## HTML Structure

* Each activity (like, dislike, or subscription) is contained within a div with the class "content-cell mdl-cell mdl-cell--6-col mdl-typography--body-1".
* Inside this div, we have the activity type (Liked, Subscribed), followed by the video/channel title, channel name, and date.
* The video/channel title and channel name are wrapped in `<a>` tags, which contain the URLs.

## divs

* In HTML, div elements are used to create sections or containers. Here, each div represents a single activity entry.
* The classes applied to these divs (mdl-cell, etc.) suggest this is using the Material Design Lite framework for styling.


In [1]:
from collections import Counter

from utility.logging import setup_logging
from constants import FileDirectory, Google
from utility.file_manager import FileManager

logger = setup_logging()

In [4]:
def analyse_activity_types(soup):
    """Analyses the activity types of user and returns a dictionary with activity types and their counts"""
    activity_elements = soup.find_all(
        "div", class_="content-cell mdl-cell mdl-cell--6-col mdl-typography--body-1"
    )
    activity_types = Counter()

    for element in activity_elements:
        activity_type = element.contents[0].strip()
        activity_types[activity_type] += 1

    return dict(activity_types)

In [5]:
file_manager = FileManager()
soup = file_manager.load_file(FileDirectory.MANUAL_EXPORT_PATH, Google.RAW_HTML_DATA)

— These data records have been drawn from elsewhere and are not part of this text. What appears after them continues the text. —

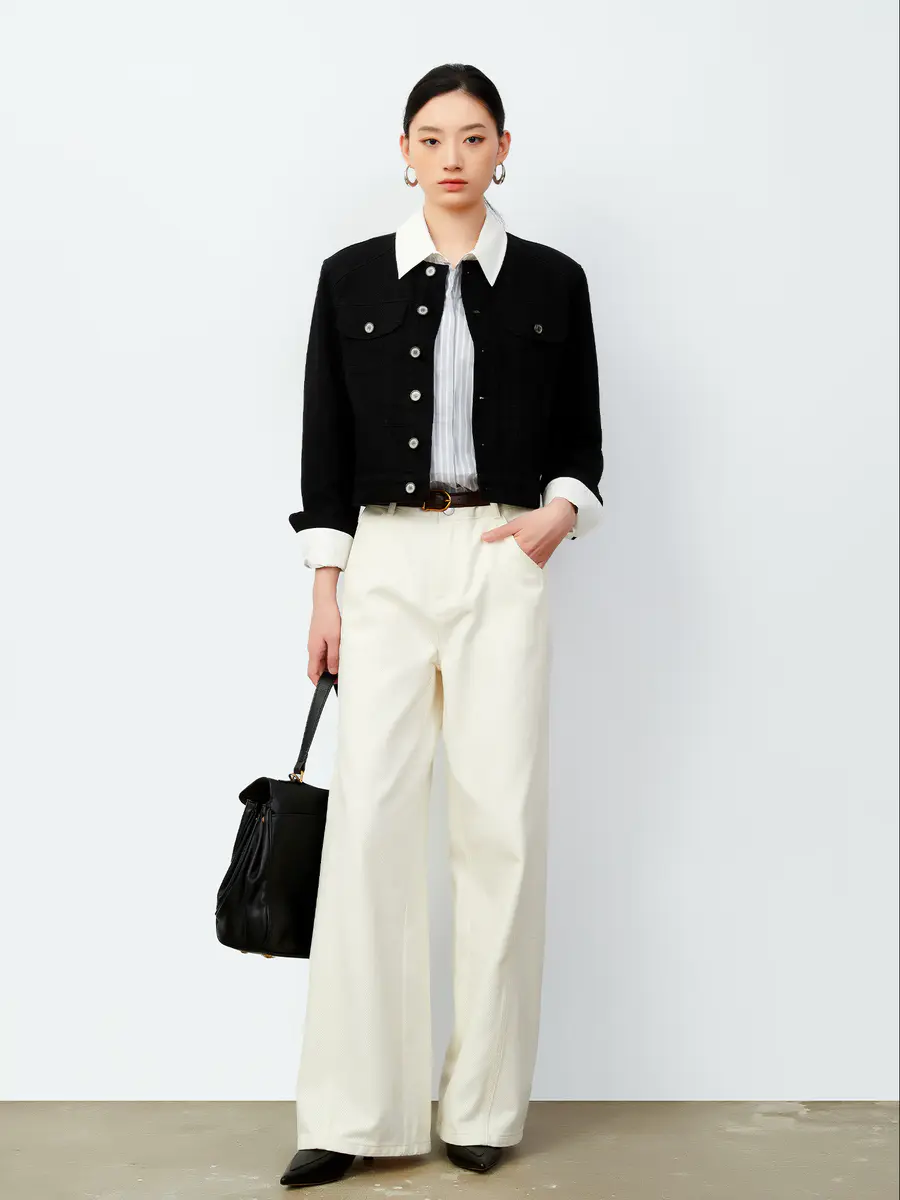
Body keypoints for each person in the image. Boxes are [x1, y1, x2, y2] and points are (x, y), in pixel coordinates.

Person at [279, 62, 604, 1190]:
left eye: (473, 136)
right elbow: (323, 442)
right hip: (381, 559)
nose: (452, 156)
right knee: (369, 825)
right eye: (432, 136)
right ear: (405, 151)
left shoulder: (553, 281)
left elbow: (582, 436)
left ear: (503, 149)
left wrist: (560, 514)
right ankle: (353, 1113)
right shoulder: (350, 277)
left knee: (497, 825)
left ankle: (483, 1106)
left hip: (502, 552)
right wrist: (325, 585)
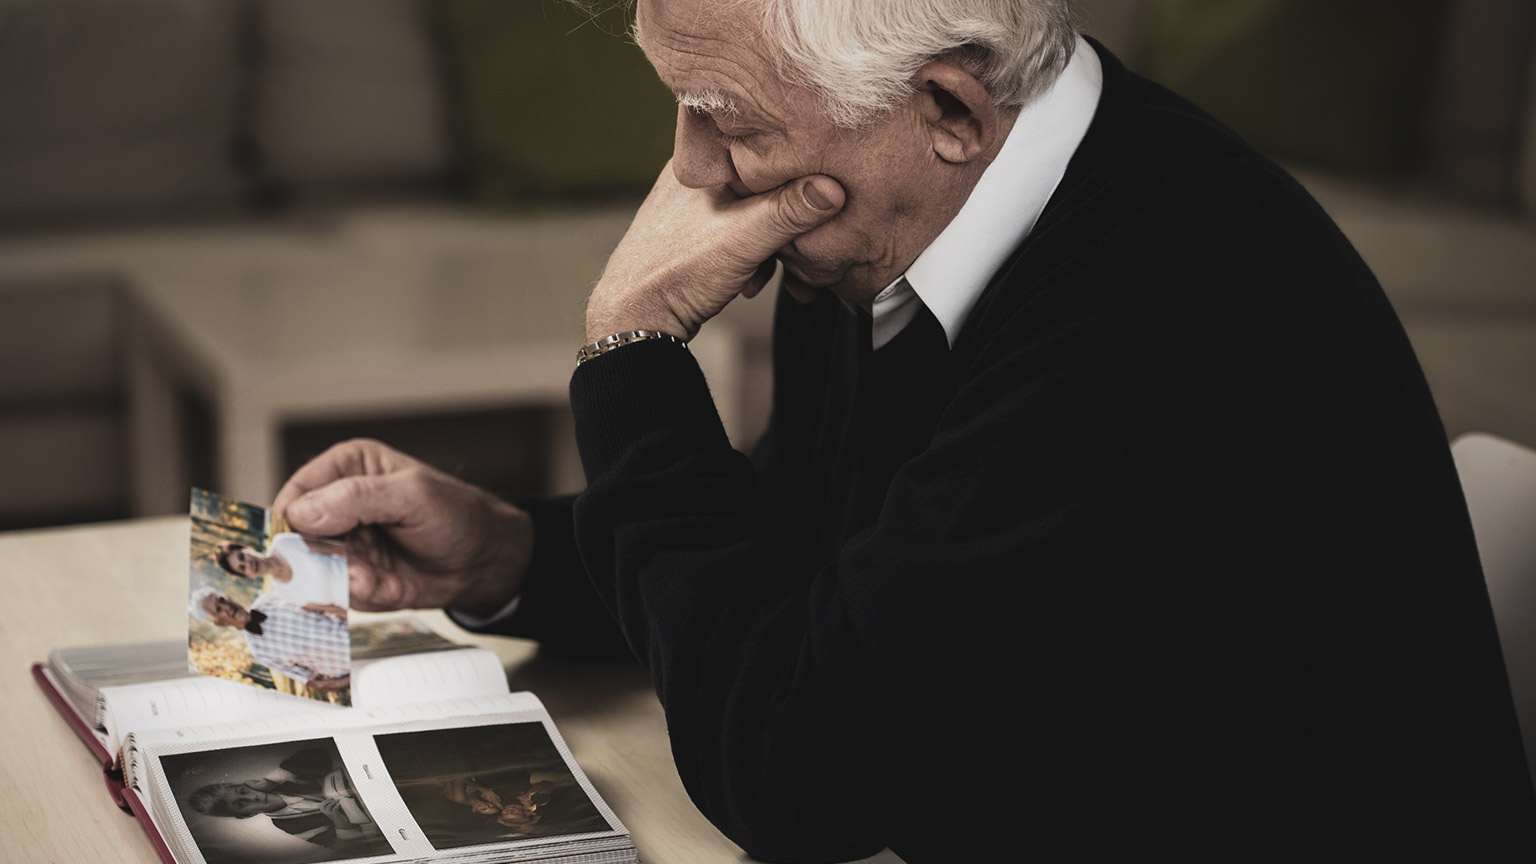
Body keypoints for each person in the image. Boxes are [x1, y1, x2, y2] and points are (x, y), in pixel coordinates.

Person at [271, 0, 1535, 859]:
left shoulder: (1174, 304)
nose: (695, 172)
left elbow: (797, 771)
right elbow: (812, 557)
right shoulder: (894, 208)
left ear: (949, 106)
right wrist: (514, 557)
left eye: (727, 115)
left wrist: (630, 356)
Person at [186, 749, 384, 852]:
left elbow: (317, 755)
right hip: (380, 813)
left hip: (374, 778)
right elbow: (341, 847)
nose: (252, 796)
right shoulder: (287, 825)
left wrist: (270, 780)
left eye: (242, 791)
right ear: (246, 814)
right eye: (242, 803)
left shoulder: (285, 781)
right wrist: (340, 824)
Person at [190, 587, 350, 692]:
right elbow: (318, 684)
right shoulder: (259, 652)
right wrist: (357, 676)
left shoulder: (271, 598)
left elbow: (329, 606)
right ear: (221, 623)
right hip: (353, 667)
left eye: (222, 600)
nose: (227, 607)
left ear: (229, 596)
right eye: (219, 609)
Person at [214, 533, 349, 609]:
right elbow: (333, 609)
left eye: (242, 556)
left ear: (246, 547)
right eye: (242, 568)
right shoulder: (284, 594)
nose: (248, 564)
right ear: (248, 576)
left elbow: (339, 549)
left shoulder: (283, 543)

activity_types = analyse_activity_types(soup)
logger.info(f"Activity types found: {activity_types}")

[2024-06-28 12:19:30] [INFO]  Successfully loaded file from /Users/hadid/Library/Mobile Documents/com~apple~CloudDocs/Shared/ETL/MyActivity.html
[2024-06-28 12:19:30] [INFO]  Activity types found: {'Liked': 9568, 'Subscribed to': 668, 'Disliked': 265, 'Voted on': 194, 'Saved': 2, 'Voted on a post that is no longer available': 2}